------ Okunacak Metin ------
Maç kadroları düştüğünde, çok cesurca yapılmış tercihler diye düşünenlerin fazlaca olduğu bir 11 ile sahadaydık. Fatih TEKKE, iki 6 numara ile izlemeye alıştığımız takımda, ikili bozarak Folcarelli'yi 6 oynatıp, Ozan'ı 8, Dragus'u da 10 gibi konumlandırmıştı. Süre bulamamış Folcarelli tek bırakıp, oyunun iki yönünü oynayabilir mi tereddütü taşıdığımız Ozan'ı ve önünde Dragus'u kullanmaya çalışmak yetmezmiş gibi, oyunun savunma bölümünde katkı alamayacağın Nwakame ile başlamak, cesurca oyun için yeterliydi bence.
Fatih hoca; "Ben, goller atmadan kazanamam" düşüncesinden devam etti. Plan tutarsa faklı bir galibiyet gelir. Aksi durumda, rakibin atletik oyuncularıyla sorun yaşamaya gebe olabilecek bir oyun başlangıcı oldu.
Özellikle ilk 45 dakikalık oyunda, pas trafiği ile rakip alana yerleşip, topu orada tutmayı hedeflediğimiz müsabakada, plan tam anlamıyla tuttu diyebilirim. Bu planla rakibi kalemizden uzak tutmayı başardığımız gibi, rakip kalede çok net pozisyonlar üretmeyi de becerdik.

Her maç 1-2 oyuncu dışında  eleştiri bombardımanına maruz kalan Trabzonspor'da, Zubkov, Mustafa, Ozan ve Folcarelli başta olmak üzere, iyi olmayan tek oyuncu bile yoktu. Koşmayan, temaslı oyundan kaçan, sorumluluk almayı istemeyen oyuncu olmayınca, izlemesi keyif veren oyunun meyvesi olarak bol pozisyonlar yakalamak, devreyi plaka yapma şansımıza rağmen 2-0 ile tamamlayabildik.
------ Veri Alıntısı ------
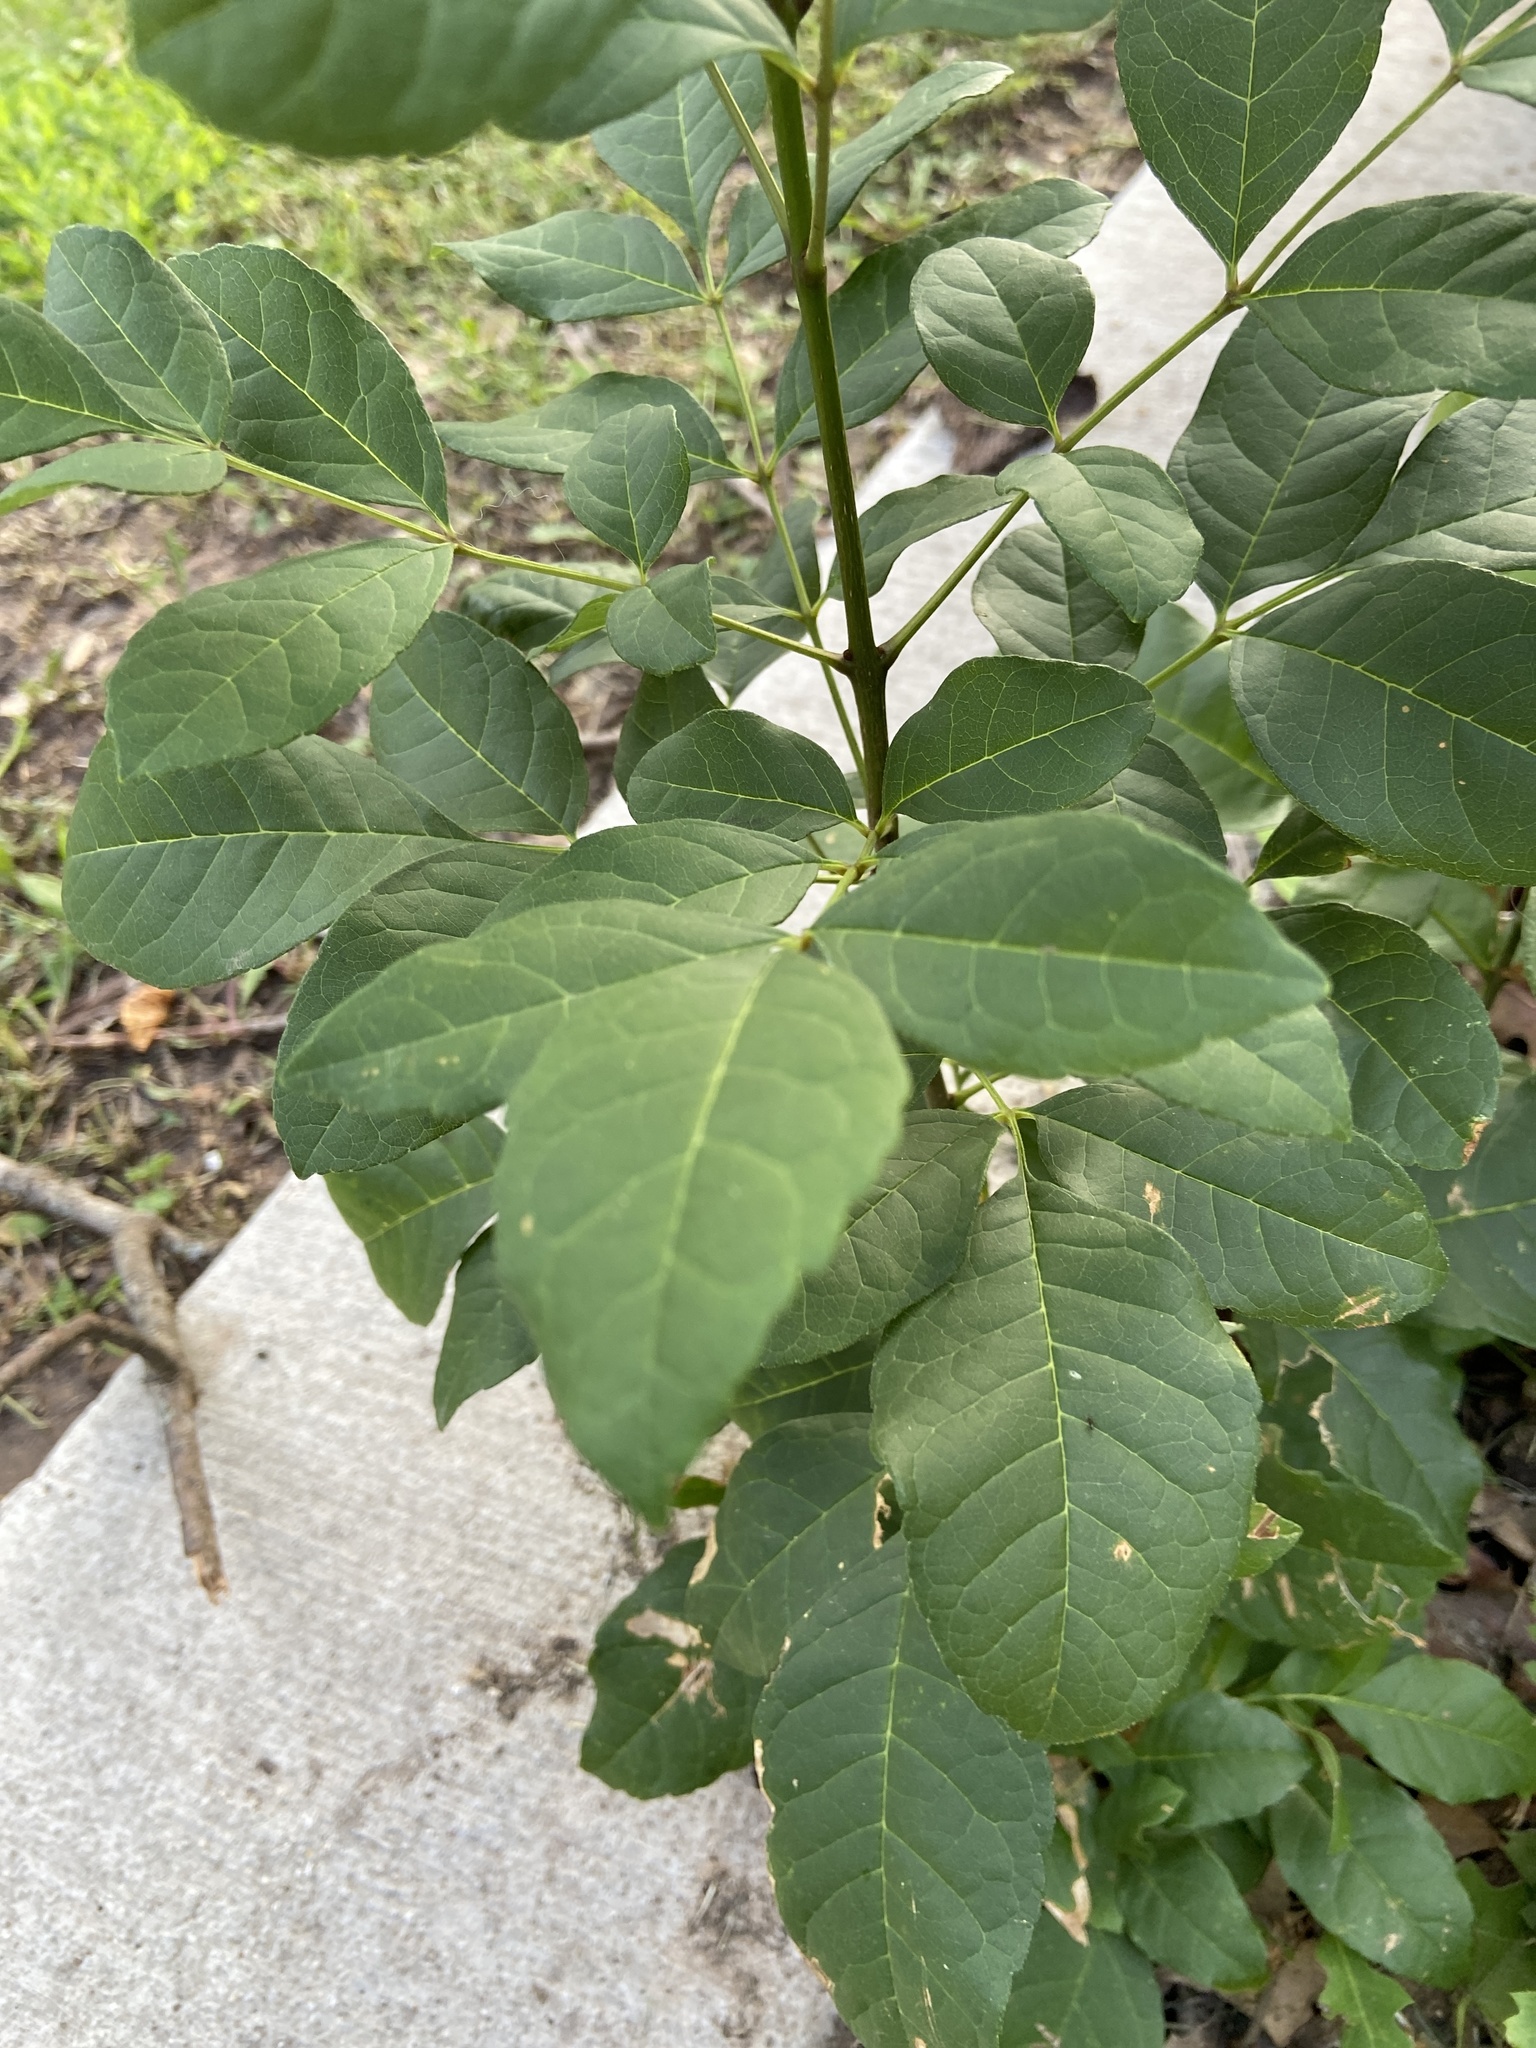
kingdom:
------
Görev Koşulları —
(1) Trabzonspor maçına ilişkin metinde adı geçen oyuncuların tamamını, metinde ilk geçtikleri sırayla sıralayınız.
(2) Trabzonspor maçına ilişkin metindeki "Özellikle ilk 45" sözcükleriyle başlayıp "2-0 ile tamamlayabildik." sözcüklerine kadar uzanan bölümü, hiçbir değişiklik yapmadan aktarınız.

Nihai Sonuçlar —
(1) Folcarelli, Ozan, Dragus, Nwakame, Zubkov, Mustafa

(2)
Özellikle ilk 45 dakikalık oyunda, pas trafiği ile rakip alana yerleşip, topu orada tutmayı hedeflediğimiz müsabakada, plan tam anlamıyla tuttu diyebilirim. Bu planla rakibi kalemizden uzak tutmayı başardığımız gibi, rakip kalede çok net pozisyonlar üretmeyi de becerdik.

Her maç 1-2 oyuncu dışında  eleştiri bombardımanına maruz kalan Trabzonspor'da, Zubkov, Mustafa, Ozan ve Folcarelli başta olmak üzere, iyi olmayan tek oyuncu bile yoktu. Koşmayan, temaslı oyundan kaçan, sorumluluk almayı istemeyen oyuncu olmayınca, izlemesi keyif veren oyunun meyvesi olarak bol pozisyonlar yakalamak, devreyi plaka yapma şansımıza rağmen 2-0 ile tamamlayabildik.